L'ouvrage phare du père de la sociologie allemande comporte ses concepts clés : la méthode des idéaux-types, les formes de domination, la rationalisation de la société. Une oeuvre marquante pour la discipline...

Publié en 1922, Économie et société est le livre majeur du sociologue allemand Max Weber (1). Dans l'oeuvre de ce dernier, il occupe pourtant une place singulière. Non seulement l'opus magnum paraît deux ans après la mort de son auteur mais, surtout, il n'a pas un statut comparable à la plupart des travaux antérieurs de M. Weber. Economie et société est d'abord le produit d'une commande passée en 1908. Il s'agit d'écrire un ouvrage de synthèse destiné à remplacer le manuel d'économie politique de Gustav Schönberg. Lorsqu'il accepte l'offre, M. Weber propose de centrer la réflexion sur la nature du capitalisme contemporain et d'initier, grâce à ce nouveau traité, une collection de cinq volumes de socioéconomie. Pour la confection du premier d'entre eux, il sollicite des collègues de renom. Comme l'indiquent les tables prévisionnelles établies en 1909-1910, il s'attribue alors la responsabilité de la section intitulée « Economie et société ».

En raison de contingences multiples, il est décidé un peu plus tard de fragmenter la publication et de nommer Grundiss der Sozialökonomik (Fondement de l'économie sociale) la série ainsi constituée.

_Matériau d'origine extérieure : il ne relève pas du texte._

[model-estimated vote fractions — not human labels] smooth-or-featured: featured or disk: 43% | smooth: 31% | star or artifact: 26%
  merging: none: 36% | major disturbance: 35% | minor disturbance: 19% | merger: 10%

Alors que sa contribution commence à prendre véritablement tournure, M. Weber est interrompu par la guerre et ne peut s'atteler à nouveau à la tâche qu'en 1918. Très vite cependant, la mort happe le sociologue sans lui laisser le temps de mettre un point final à l'entreprise. Le manuscrit reste donc inachevé et, pour partie, à l'état de simple brouillon assorti d'indications lacunaires. L'ouvrage intitulé Economie et société qui nous sert aujourd'hui de référence est en fait composé après la disparition de M. Weber par sa femme Marianne et par son éditeur Johannes Winckelmann. Outre les parties déjà rédigées, il intègre des articles d'origines variées qui ont été ajoutés au gré des éditions allemandes et de leurs multiples traductions.

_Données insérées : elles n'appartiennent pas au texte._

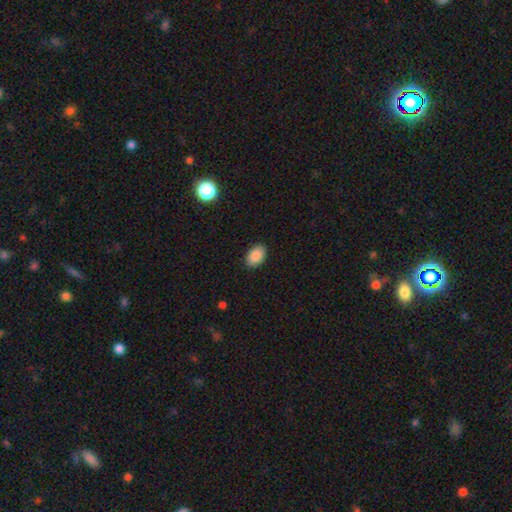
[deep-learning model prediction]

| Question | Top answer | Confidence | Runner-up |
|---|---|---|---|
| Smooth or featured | smooth | 89% | star or artifact (7%) |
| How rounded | in between | 89% | round (10%) |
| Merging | none | 89% | minor disturbance (8%) |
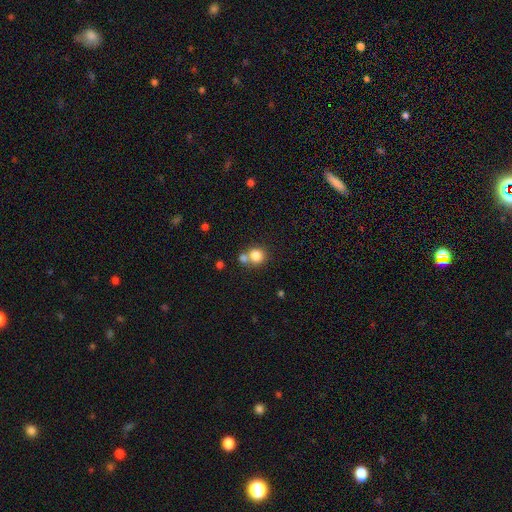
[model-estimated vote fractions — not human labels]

Le premier chapitre d'Economie et société est consacré aux concepts fondamentaux de la sociologie (l'action et les relations sociales, l'ordre légitime, la lutte, la communalisation et la sociation, le groupement, la domination...). Il offre, en guise d'entame, une définition de la sociologie entendue comme une science empirique « qui se propose de comprendre par interprétation l'action sociale et ce faisant d'expliquer causalement son déroulement et ses effets ». M. Weber signifie de la sorte que la tâche du sociologue consiste à saisir le sens qui motive ces actions spécifiques à l'occasion desquelles les individus prennent en considération le comportement d'autrui. Le sociologue doit aussi expliquer, à l'aide du principe de causalité, la séquence des faits dans laquelle prennent place ces actions. Dans la tradition allemande des sciences de l'esprit, M. Weber fait ainsi sienne l'idée en vertu de laquelle, à la différence de celui de la nature, le monde des hommes est façonné par des valeurs, des intérêts... qui gouvernent les actions des uns et des autres. Alors que les sciences naturelles ont affaire à des objets qui s'imposent à la conscience comme des données extérieures, les sciences de l'esprit travaillent sur l'expérience vécue des individus. Produit par et pour des êtres de conscience, les actions sociales sont des activités chargées de sens, donc compréhensibles par d'autres hommes.

Expliquer et comprendre

Voilà pourquoi expliquer (erklären) ne va pas sans comprendre (verstehen). Pour M. Weber, la compréhension peut être soit rationnelle (je comprends aisément le mode de raisonnement de celui qui pose l'opération 2 x 2 = 4) soit empathique (je peux me mettre en pensée à la place d'autrui pour rendre compréhensible ce qui motive son action). La manière dont M. Weber aborde le droit offre une bonne illustration de l'originalité de la démarche compréhensive. A la différence du juriste dogmaticien, le sociologue n'a pas pour ambition de vérifier la conformité des pratiques aux règles. Sa préoccupation consiste plutôt à comprendre comment, en orientant l'action des individus, ces dernières contribuent à la production de régularités sociales.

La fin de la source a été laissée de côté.